The report concedes that the “Supreme Court of Canada decisions on collective bargaining have limited the power of governments to set aside or impose collective agreements,” but the panel believes it is a “tool that can be used in exceptional circumstances.”

Second, “in the event of a strike, the legislated salary mandate would form the basis for subsequent back-to-work legislation.”

Third, if the courts overturn any wage-restraint legislation, the Kenney government could use the Constitution’s notwithstanding clause. The report notes that “Saskatchewan has used the notwithstanding clause to overturn a court decision on labour relations.”

This emphasis on recommending a set of legislative tools to implement the wage restraint surprised me most. Developing a strategy on how to reduce spending, as opposed to identifying the amount by which to cut it, was not part of the panel’s terms of reference. But it was consistent with other tactics that the Kenney government has already employed.

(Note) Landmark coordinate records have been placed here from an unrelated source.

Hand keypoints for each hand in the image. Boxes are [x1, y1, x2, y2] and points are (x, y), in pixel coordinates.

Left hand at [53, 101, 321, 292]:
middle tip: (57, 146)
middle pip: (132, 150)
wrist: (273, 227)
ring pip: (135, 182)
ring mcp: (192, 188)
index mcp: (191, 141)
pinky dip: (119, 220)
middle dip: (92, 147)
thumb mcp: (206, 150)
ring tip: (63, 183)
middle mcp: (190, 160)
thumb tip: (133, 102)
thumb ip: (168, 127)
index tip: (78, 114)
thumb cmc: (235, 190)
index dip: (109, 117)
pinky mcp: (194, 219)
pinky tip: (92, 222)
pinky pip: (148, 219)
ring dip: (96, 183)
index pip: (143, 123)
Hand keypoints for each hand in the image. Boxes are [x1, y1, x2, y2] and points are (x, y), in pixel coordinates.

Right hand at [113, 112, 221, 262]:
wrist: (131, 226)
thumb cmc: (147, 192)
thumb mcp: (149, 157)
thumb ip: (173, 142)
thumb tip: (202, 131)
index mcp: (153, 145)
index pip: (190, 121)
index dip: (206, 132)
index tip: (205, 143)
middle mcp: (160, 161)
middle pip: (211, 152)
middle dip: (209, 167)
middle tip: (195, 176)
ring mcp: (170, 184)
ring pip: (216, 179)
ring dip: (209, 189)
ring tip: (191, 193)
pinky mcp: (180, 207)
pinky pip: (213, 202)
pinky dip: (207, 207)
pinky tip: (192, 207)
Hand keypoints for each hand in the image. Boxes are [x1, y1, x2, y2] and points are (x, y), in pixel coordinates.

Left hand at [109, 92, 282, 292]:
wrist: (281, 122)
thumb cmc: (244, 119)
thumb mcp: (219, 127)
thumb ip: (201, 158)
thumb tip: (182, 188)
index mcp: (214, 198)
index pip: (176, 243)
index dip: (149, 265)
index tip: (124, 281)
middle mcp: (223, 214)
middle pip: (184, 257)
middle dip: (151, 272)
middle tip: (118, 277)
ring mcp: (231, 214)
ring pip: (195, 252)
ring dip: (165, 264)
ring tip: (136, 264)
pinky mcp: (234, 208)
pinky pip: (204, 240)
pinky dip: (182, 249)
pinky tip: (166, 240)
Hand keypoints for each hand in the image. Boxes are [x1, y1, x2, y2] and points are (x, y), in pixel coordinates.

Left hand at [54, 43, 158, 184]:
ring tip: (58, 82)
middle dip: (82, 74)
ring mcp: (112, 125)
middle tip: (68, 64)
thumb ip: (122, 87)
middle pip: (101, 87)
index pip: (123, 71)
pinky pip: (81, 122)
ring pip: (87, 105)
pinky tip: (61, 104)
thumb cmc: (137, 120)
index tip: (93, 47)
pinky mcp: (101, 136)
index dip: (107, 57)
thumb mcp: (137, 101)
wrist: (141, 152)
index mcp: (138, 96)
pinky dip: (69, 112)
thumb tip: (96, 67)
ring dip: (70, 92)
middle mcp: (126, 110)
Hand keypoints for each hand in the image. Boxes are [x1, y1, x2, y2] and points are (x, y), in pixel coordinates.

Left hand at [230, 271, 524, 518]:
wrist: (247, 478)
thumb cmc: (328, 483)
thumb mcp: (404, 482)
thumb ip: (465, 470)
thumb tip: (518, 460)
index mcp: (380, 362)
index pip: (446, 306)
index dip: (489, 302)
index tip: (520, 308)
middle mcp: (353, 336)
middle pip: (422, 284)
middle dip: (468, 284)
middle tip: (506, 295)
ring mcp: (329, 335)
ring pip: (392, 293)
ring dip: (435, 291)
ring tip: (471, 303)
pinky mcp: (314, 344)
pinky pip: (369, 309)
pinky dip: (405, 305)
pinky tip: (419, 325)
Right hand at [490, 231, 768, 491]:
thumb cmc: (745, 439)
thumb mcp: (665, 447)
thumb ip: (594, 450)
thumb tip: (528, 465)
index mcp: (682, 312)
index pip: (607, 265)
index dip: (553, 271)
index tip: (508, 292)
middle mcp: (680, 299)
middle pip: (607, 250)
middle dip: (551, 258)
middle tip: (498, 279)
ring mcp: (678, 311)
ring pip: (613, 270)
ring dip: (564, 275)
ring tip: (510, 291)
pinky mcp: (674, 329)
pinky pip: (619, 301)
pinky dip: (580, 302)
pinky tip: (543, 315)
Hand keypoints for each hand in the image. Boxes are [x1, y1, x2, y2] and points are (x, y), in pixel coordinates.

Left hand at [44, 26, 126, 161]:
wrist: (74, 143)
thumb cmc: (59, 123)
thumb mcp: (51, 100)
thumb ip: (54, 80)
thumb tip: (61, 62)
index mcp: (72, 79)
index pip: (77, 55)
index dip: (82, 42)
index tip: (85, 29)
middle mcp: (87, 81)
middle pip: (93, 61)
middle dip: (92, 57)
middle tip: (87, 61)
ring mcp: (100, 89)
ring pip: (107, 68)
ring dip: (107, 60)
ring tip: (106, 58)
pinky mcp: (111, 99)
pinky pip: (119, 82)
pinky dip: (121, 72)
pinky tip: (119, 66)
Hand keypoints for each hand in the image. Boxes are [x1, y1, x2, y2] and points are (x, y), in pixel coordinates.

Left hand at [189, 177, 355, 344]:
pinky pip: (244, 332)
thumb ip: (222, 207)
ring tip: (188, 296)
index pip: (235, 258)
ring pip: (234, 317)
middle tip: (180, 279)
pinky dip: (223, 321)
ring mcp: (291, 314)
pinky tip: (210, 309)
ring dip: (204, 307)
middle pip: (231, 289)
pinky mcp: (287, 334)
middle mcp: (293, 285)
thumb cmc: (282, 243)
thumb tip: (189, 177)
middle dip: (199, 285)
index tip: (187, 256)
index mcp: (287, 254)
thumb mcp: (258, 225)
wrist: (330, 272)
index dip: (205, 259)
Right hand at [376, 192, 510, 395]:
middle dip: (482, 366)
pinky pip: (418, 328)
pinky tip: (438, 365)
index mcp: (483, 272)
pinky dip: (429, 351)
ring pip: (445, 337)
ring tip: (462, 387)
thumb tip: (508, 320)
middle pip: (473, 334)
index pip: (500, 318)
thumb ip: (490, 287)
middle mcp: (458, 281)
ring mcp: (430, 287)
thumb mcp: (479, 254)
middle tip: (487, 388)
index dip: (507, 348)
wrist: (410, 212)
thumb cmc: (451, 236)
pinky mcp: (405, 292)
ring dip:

Suing the federal government over the carbon tax, proclaiming legislation to “turn off the taps” for oil and gas to British Columbia, creating a war room to defend Alberta’s oil and gas sector, investigating foreign-funding of environmental organizations, and potentially using a provincial referendum on equalization to amend Canada’s Constitution shows Mr. Kenney’s willingness to take his fight to the doorstep of outside foes. The Kenney government is already fighting opponents like the federal government – and soon, it will be fighting the unions.